The Risk: New foods can trigger allergies, sensitivities, or simply not digest as expected under pre-race stress and altered routine.
Fix: Eat only foods you’ve successfully consumed before long training runs. Race week nutrition should be boring and predictable—save culinary adventures for after your ultra.
Mistake #6: Drastically Increasing Meal Size
Eating three massive meals daily during carb loading guarantees bloating and GI distress—a critical pre-race carb loading mistake.
The Problem: Your digestive system can’t suddenly process 2,000-calorie meals. Large meals sit in your stomach for hours, causing discomfort and reduced appetite for subsequent meals.
Fix: Spread carbohydrate intake across 5-6 smaller meals and snacks. This improves digestion, maintains steady blood sugar, and prevents the “too full to eat” feeling that limits total carb intake.

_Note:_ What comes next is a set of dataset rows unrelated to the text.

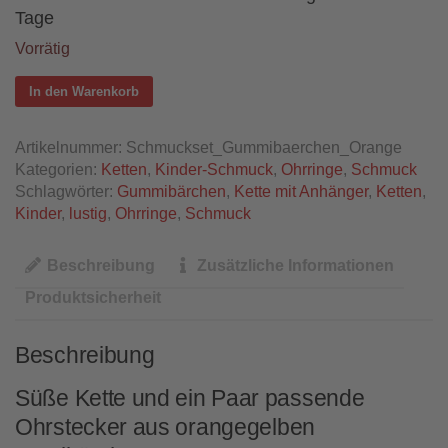
Tage
Vorrätig
In den Warenkorb
Artikelnummer:
Schmuckset_Gummibaerchen_Orange
Kategorien:
Ketten
,
Kinder-Schmuck
,
Ohrringe
,
Schmuck
Schlagwörter:
Gummibärchen
,
Kette mit Anhänger
,
Ketten
,
Kinder
,
lustig
,
Ohrringe
,
Schmuck
Beschreibung
Zusätzliche Informationen
Produktsicherheit
Beschreibung
Süße Kette und ein Paar passende
Ohrstecker aus orangegelben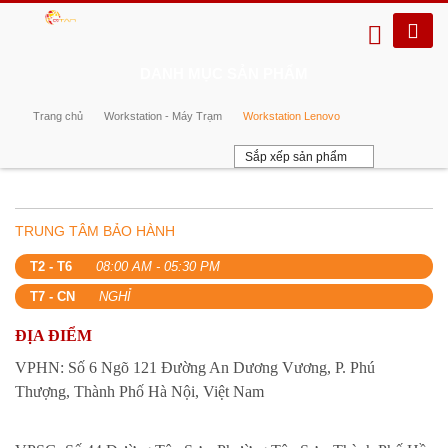
DANH MỤC SẢN PHẨM
Trang chủ
Workstation - Máy Trạm
Workstation Lenovo
Sắp xếp sản phẩm
TRUNG TÂM BẢO HÀNH
T2 - T6
08:00 AM - 05:30 PM
T7 - CN
NGHỈ
ĐỊA ĐIỂM
VPHN: Số 6 Ngõ 121 Đường An Dương Vương, P. Phú
Thượng, Thành Phố Hà Nội, Việt Nam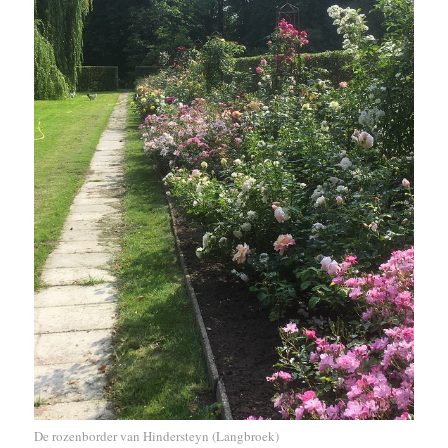
De rozenborder van Hindersteyn (Langbroek)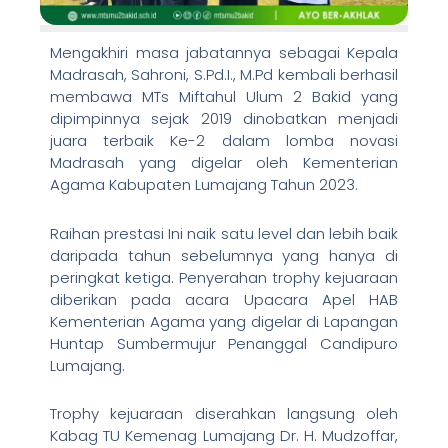
Mengakhiri masa jabatannya sebagai Kepala
Madrasah, Sahroni, S.Pd.I., M.Pd kembali berhasil
membawa MTs Miftahul Ulum 2 Bakid yang
dipimpinnya sejak 2019 dinobatkan menjadi
juara terbaik Ke-2 dalam lomba novasi
Madrasah yang digelar oleh Kementerian
Agama Kabupaten Lumajang Tahun 2023.
Raihan prestasi Ini naik satu level dan lebih baik
daripada tahun sebelumnya yang hanya di
peringkat ketiga. Penyerahan trophy kejuaraan
diberikan pada acara Upacara Apel HAB
Kementerian Agama yang digelar di Lapangan
Huntap Sumbermujur Penanggal Candipuro
Lumajang.
Trophy kejuaraan diserahkan langsung oleh
Kabag TU Kemenag Lumajang Dr. H. Mudzoffar,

Sample Day 3 Before Race (70kg runner, 650g carb target)
- Breakfast: Oatmeal with banana and honey (80g carbs)
- Mid-morning: Bagel with jam (60g carbs)
- Lunch: White rice with grilled chicken (110g carbs)

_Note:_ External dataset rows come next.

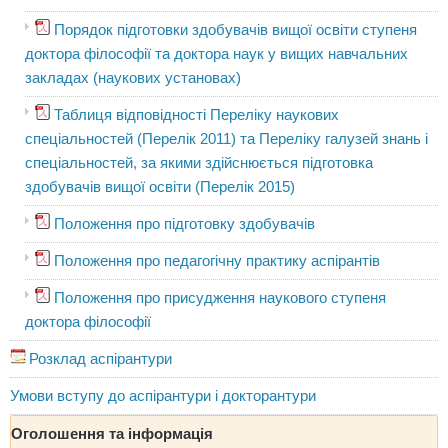
Порядок підготовки здобувачів вищої освіти ступеня
доктора філософії та доктора наук у вищих навчальних
закладах (наукових установах)
Таблиця відповідності Переліку наукових
спеціальностей (Перелік 2011) та Переліку галузей знань і
спеціальностей, за якими здійснюється підготовка
здобувачів вищої освіти (Перелік 2015)
Положення про підготовку здобувачів
Положення про педагогічну практику аспірантів
Положення про присудження наукового ступеня
доктора філософії
Розклад аспірантури
Умови вступу до аспірантури і докторантури
Оголошення та інформація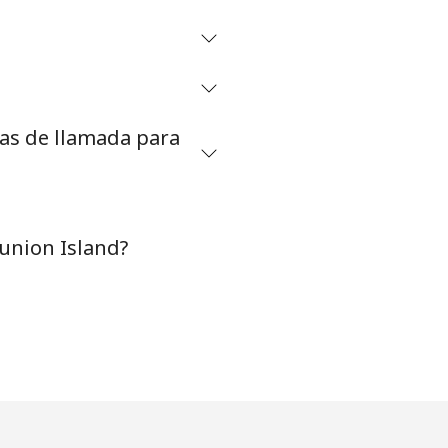
tas de llamada para
union Island?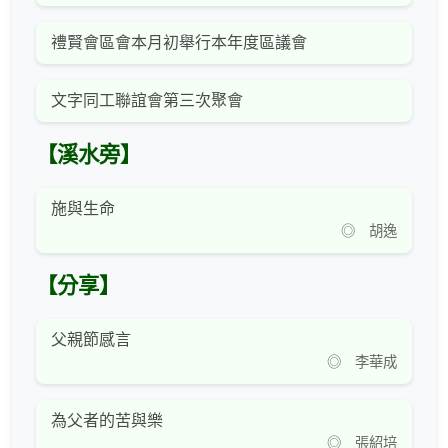
禮賢會區會本月初舉行本年度區議會
文字同工聯誼會第三次聚會
【溪水旁】
施與生命
◎ 胡逸
【分享】
父親節感言
◎ 李華成
為父者的苦與樂
◎ 張紹培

- Afternoon snack: Sports drink and rice cakes (60g carbs)
- Dinner: Pasta with marinara sauce (140g carbs)
- Evening: Fruit smoothie with dates (80g carbs)

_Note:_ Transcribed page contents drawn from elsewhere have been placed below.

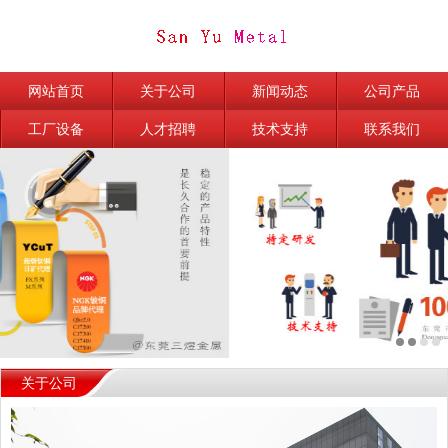
网站首页
关于公司
新闻动态
公司产品
工厂设备
人才招聘
技术支持
联系我们
关于公司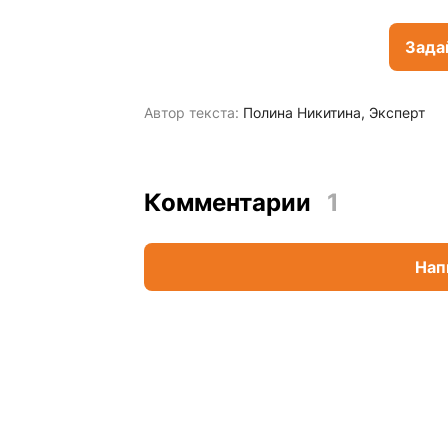
Зада
Автор текста:
Полина Никитина
Эксперт
Комментарии
1
Нап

- Throughout day: Sports drink (120g carbs)
Mistake #7: Dehydrating While Carb Loading
The most overlooked pre-race carb loading mistake is inadequate hydration. Glycogen storage requires water—you can’t properly carb load while dehydrated.
The Numbers: Storing 500g glycogen requires 1,500-2,000ml water. If you’re not urinating frequently with pale yellow urine, you’re not loading properly.
Fix: Drink 3-4 liters fluid daily during carb loading, primarily water and sports drinks. Monitor urine color—it should be pale yellow throughout loading days.
Key Takeaways
- Start carb loading 7 days before race, not 48 hours
- Switch to low-fiber carbs (white rice, white bread) during days 4-2 before race
- Keep dietary fat under 20% during peak loading to maximize carbohydrate storage
- Consume 4,000-6,000mg sodium daily to facilitate glycogen and water storage
- Eat only familiar, tested foods—never experiment during race week
- Distribute carbs across 5-6 smaller meals instead of 3 massive ones
- Drink 3-4 liters daily; dehydration prevents optimal glycogen storage
Get Your Carb Loading Right
Pre-race carb loading mistakes cost you hours on race day that perfect training can’t overcome. Start early, choose low-fiber carbs, moderate fat intake, maintain sodium, stick to familiar foods, eat frequently, and stay hydrated. These simple principles separate runners who bonk at mile 40 from those who finish strong at mile 100.
Test your carb loading protocol before a dress rehearsal long run 4-6 weeks before your goal race. This reveals individual tolerance issues and allows refinement before it actually matters.